The CLUSTER Procedure

Ultrametrics

A dissimilarity measure $d(x,y)$ is called an ultrametric if it satisfies the following conditions:

  • $d(x,x) = 0$ for all x

  • $d(x,y) \geq 0$ for all x, y

  • $d(x,y) = d(y,x)$ for all x, y

  • $d(x,y) \leq \max \left( d(x,z) , d(y,z) \right)$ for all x, y, and z

Any hierarchical clustering method induces a dissimilarity measure on the observations—say, $h(x_ i,x_ j)$. Let $C_ M$ be the cluster with the fewest members that contains both $x_ i$ and $x_ j$. Assume $C_ M$ was formed by joining $C_ K$ and $C_ L$. Then define $h(x_ i,x_ j) = D_{KL}$.

If the fusion of $C_ K$ and $C_ L$ reduces the number of clusters from g to $g - 1$, then define $D_{(g)} = D_{KL}$. Johnson (1967) shows that if

\[ 0 \leq D_{(n)} \leq D_{(n-1)} \leq \cdots \leq D_{(2)} \]

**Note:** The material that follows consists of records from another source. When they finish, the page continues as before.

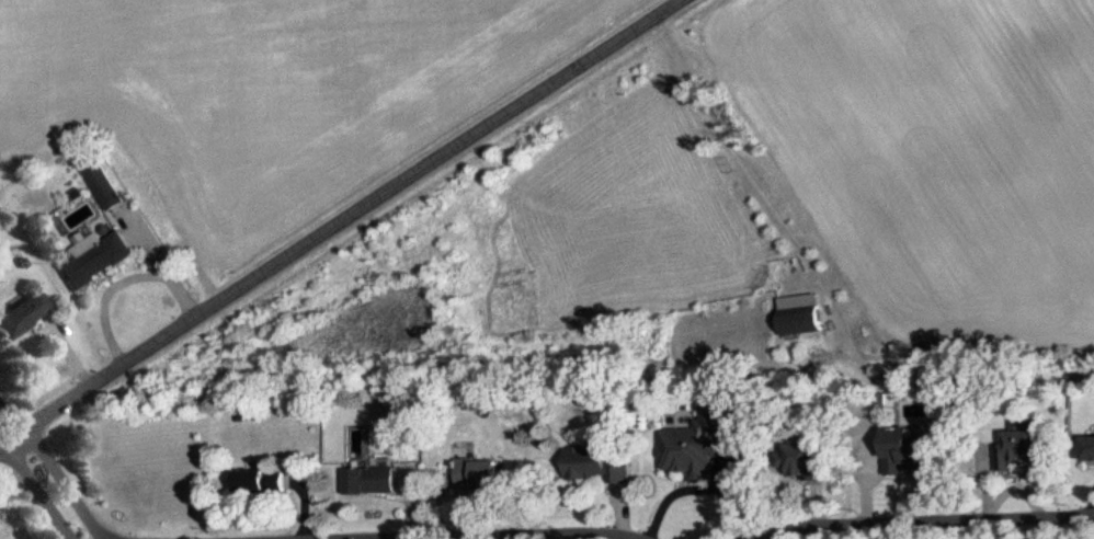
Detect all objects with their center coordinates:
building: (101, 182)
road: (339, 221)
building: (94, 260)
building: (799, 311)
building: (22, 314)
building: (695, 442)
building: (1021, 443)
building: (1089, 449)
building: (904, 451)
building: (796, 458)
building: (596, 462)
building: (477, 474)
building: (370, 479)
building: (260, 480)
road: (54, 485)
road: (690, 485)
road: (946, 532)

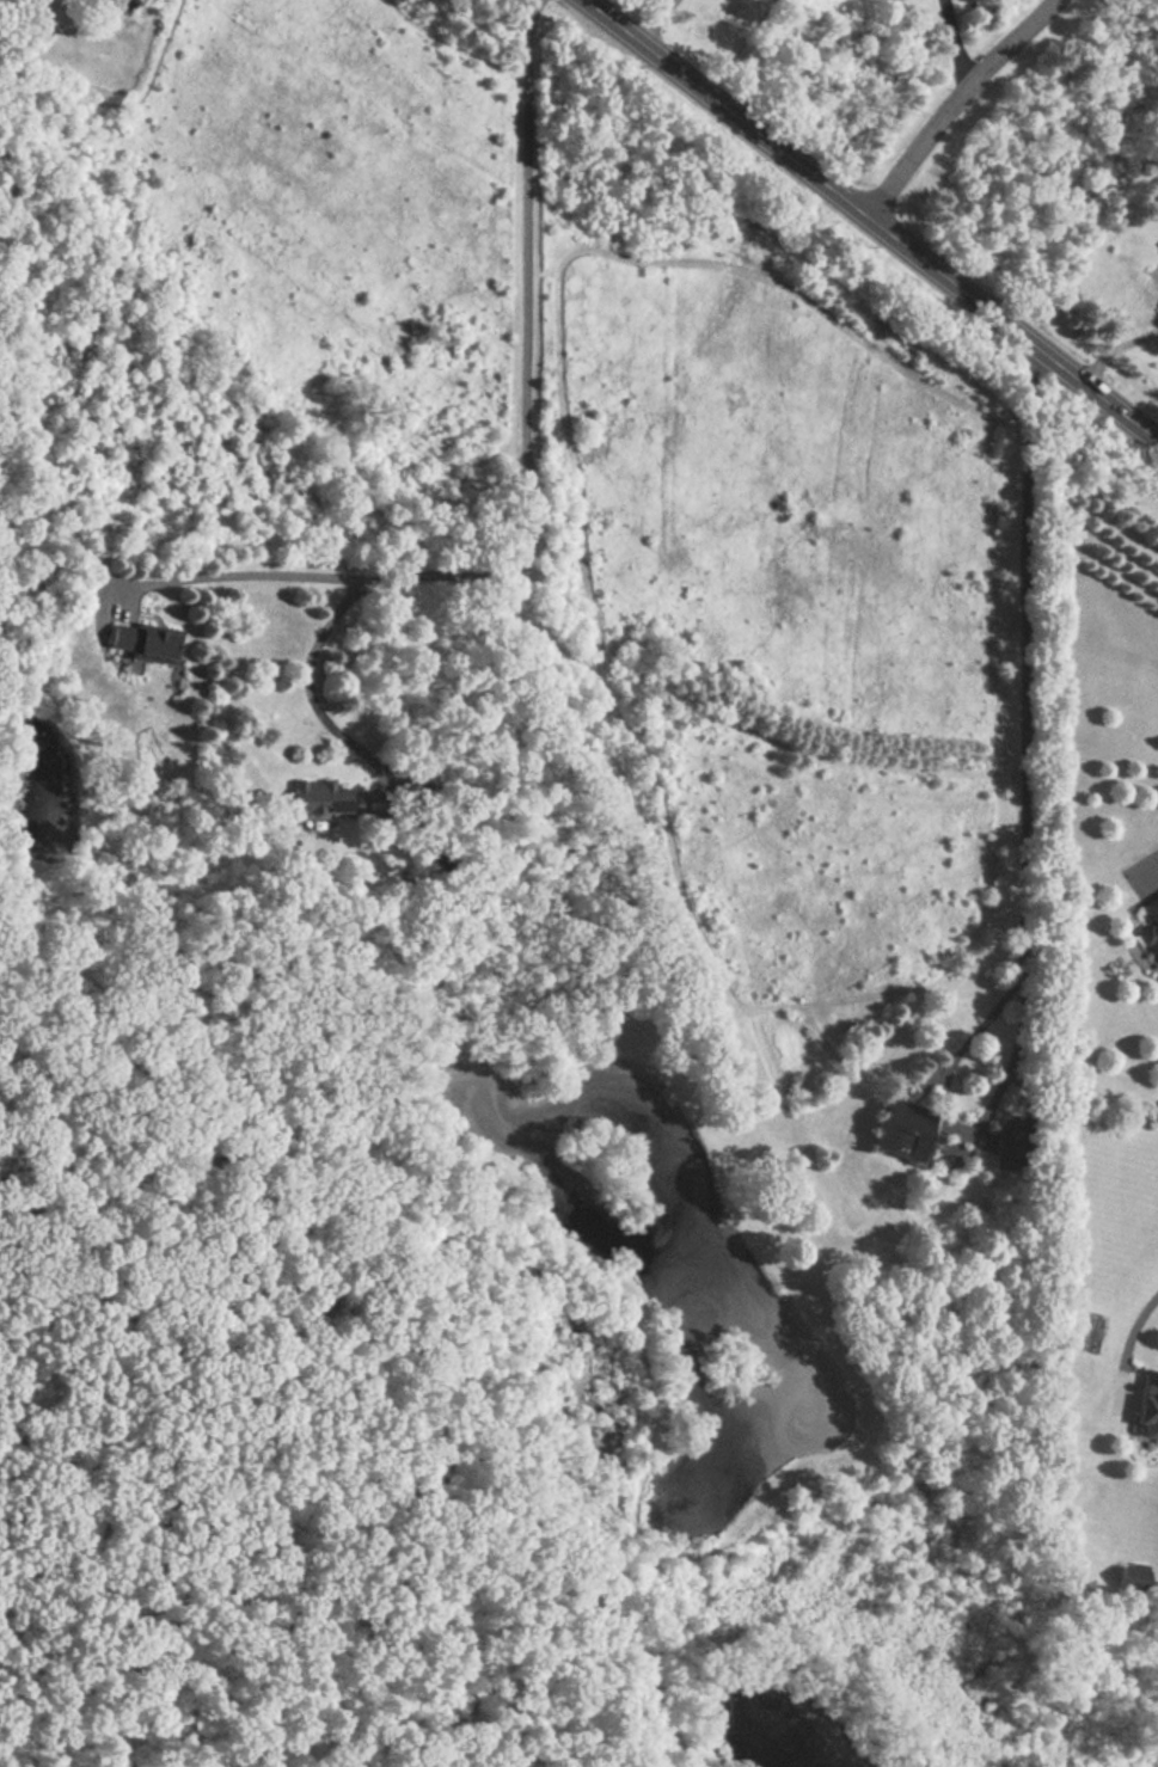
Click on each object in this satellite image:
road: (656, 22)
road: (956, 46)
road: (958, 108)
road: (871, 221)
building: (1157, 247)
road: (1116, 351)
road: (529, 470)
building: (142, 644)
road: (309, 677)
building: (318, 797)
road: (1023, 849)
road: (1152, 856)
building: (1149, 917)
building: (900, 1130)
building: (1004, 1142)
road: (1135, 1329)
building: (1142, 1401)
building: (1131, 1577)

then $h(\cdot ,\cdot )$ is an ultrametric. A method that always satisfies this condition is said to be a monotonic or ultrametric clustering method. All methods implemented in PROC CLUSTER except CENTROID, EML, and MEDIAN are ultrametric (Milligan 1979; Batagelj 1981).